Amarse demasiado, necesitarse, buscarse apasionadamente, atraerse, tener piel es muy bonito pero yo me pregunto: ¿de qué sirve amarse tanto, si ese amor te cae mal y poco a poco te está destruyendo? Estas relaciones son como la comida chatarra que nos encanta, sabe riquísimo y puede convertirse en una adicción. Como un combo de comida rápida es de lo más tentador, nos satisface en el momento, pero en el fondo no le hace bien a nuestro cuerpo. Ser adictas a un amor que nos enferma, que no nos enseña a crecer, a volar, a depender de nosotras mismas, no es una actitud sana. A veces hay que aceptar que, a pesar de que amas al otro, estás mejor sin él.

Algunas personas están hechas para amarse, pero no para estar juntas. Y renunciar a una relación no significa que perdiste, que no crees en el amor o que eres una persona a la que no le gusta el compromiso. Todo lo contrario, significa que eres una persona sensata que está pensando en su salud y que cree en el amor verdadero: el amor sano y equilibrado. Aprender a perder es aprender a ganar, cuando aprendes la lección. Fracasar en tal caso sería no tener la visión para aprender de las caídas. Y parecería magia pero, al dejar de forzar las cosas sobre todo en el amor, automáticamente todo comienza a fluir.

Cuando somos jóvenes y aventadas, solemos pensar que entre más rápido nos emborrachamos mejor se disfrutan los momentos. De repente, nos encontramos mezclando todo tipo de licores; puede que hasta tomemos de los de más baja calidad, y ni hablar de los chatazos12 mortales. ¿El resultado? Una pérdida total de la conciencia, seguido de los comportamientos más vergonzosos, un terrible malestar y arrepentimiento.

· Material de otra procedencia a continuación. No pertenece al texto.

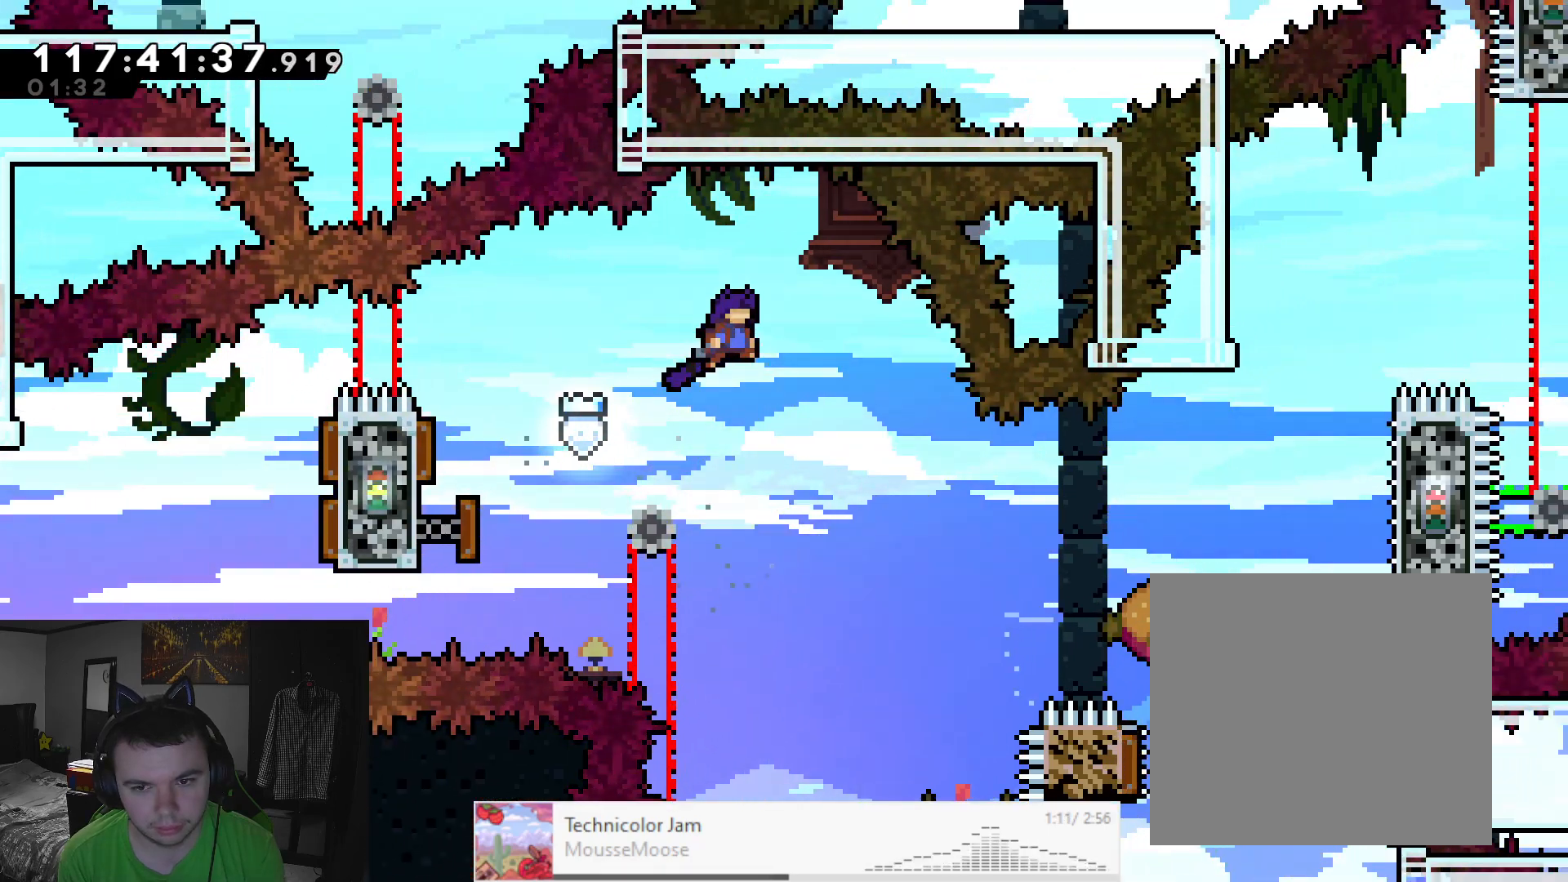
{"buttons": ["X", "R2"], "left_stick": "right", "events": [[83, "left_stick", "center"], [333, "left_stick", "right"], [450, "X", "down"]]}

Pero cuando pasan los años y tu cuerpo te pasa la factura de todos tus excesos, ocurre algo automático: ya no disfrutamos de emborracharnos, ahora queremos ser catadoras de vino… ¡y de los buenos! Así pasa en ocasiones con el amor. Cuando el amor es sano, puedes embriagarte de él que no te hará mal. Cuando el restaurante tiene una comida exquisita con buenos ingredientes, la comida que vas a comer es de excelente calidad y está sazonada con las mejores especias, puedes comer entrada, plato principal y postre que no te caerá mal. Así es el amor cuando es sano y fuerte, cuando no se enaltece, cuando sabe dar y recibir, cuando sabe hablar y callar, cuando sabe acompañar y ser, cuando ama y se deja amar. Cuando el amor es así, puedes comer todo de él que nada te hará daño. ¡Y qué mejor que sentarse a degustar un buen plato!

Es tu decisión si quieres seguir nutriéndote de comida chatarra. La vida es generosa, está llena de cosas sabrosas y saludables, pero jamás debes permitir que el amor se convierta en algo tóxico. Recuerda que esa persona a la que amas también tiene derecho a vivir plenamente. Sé que en ocasiones uno no sabe lo que tiene hasta que ya es muy tarde; pero también es cierto que no sabes lo que te estabas perdiendo hasta que le das una oportunidad a lo nuevo de entrar en tu vida.